HVO - a ‘short term’ fuel alternative  


Hydrogenated Vegetable Oils (HVO’s) are often considered as an alternative fuel that is readily available as a “sustainable” fuel that offers a replacement for diesel and petrol in modern day transport. 

Whilst there are a number studies to suggest HVO’s offer many short term benefits, the long term use of the fuel alternative comes with significant concerns which in fact make HVO’s unsustainable over a long period of time.

HVO’s are produced by the high temperature hydrogenation of animal fats and vegetable oils in stand alone production facilities. This “hydrotreatment” uses hydrogen to break down molecules which produce the fuel alternative.  

So why are HVO’s unsustainable in the long term?

As HVO’s become more readily available, this puts a drain on current feedstock supplies. As these feedstocks start to run out, significant areas of land are needed to produce replacement fuel crops which will lead to mass deforestation.

Along with the deforestation, to accommodate the new crop growth, heavy use of fertiliser and soil acidification also add doubts around sustainability and impact to the environment.

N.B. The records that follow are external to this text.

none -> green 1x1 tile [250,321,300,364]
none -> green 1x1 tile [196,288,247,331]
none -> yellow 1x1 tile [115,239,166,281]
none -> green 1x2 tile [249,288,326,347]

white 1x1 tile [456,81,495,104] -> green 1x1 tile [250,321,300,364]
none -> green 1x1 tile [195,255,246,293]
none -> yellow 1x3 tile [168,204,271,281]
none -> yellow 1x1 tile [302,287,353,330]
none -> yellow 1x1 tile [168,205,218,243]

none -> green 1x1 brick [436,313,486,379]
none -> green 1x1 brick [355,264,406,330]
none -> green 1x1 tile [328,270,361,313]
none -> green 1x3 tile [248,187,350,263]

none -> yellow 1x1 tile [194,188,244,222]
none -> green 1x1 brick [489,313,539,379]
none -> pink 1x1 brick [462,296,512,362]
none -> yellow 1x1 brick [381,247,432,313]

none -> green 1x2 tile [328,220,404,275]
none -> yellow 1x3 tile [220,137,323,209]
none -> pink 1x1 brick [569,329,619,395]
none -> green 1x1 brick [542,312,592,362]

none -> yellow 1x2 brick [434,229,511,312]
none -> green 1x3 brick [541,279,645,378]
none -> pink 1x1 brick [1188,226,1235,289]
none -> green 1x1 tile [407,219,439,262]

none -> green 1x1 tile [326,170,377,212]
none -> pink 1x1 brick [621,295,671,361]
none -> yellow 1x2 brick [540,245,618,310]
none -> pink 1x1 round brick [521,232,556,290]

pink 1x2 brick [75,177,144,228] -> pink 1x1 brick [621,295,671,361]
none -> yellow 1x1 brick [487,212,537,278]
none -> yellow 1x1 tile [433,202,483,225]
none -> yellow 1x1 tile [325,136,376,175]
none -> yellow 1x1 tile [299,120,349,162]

Different feedstocks being used to produce the fuel are also known to create inconsistencies with fuel quality.

From a scientific perspective, HVO’s have lower calorific value per unit volume than standard fuels, meaning use in commercial transport requires more fuel needed to be carried and an increase in cost for fuel. 

With this, HVO’s will only be able to provide 7-8% of the UK’s primary energy demand, simply not enough to become a long term alternative fossil fuels.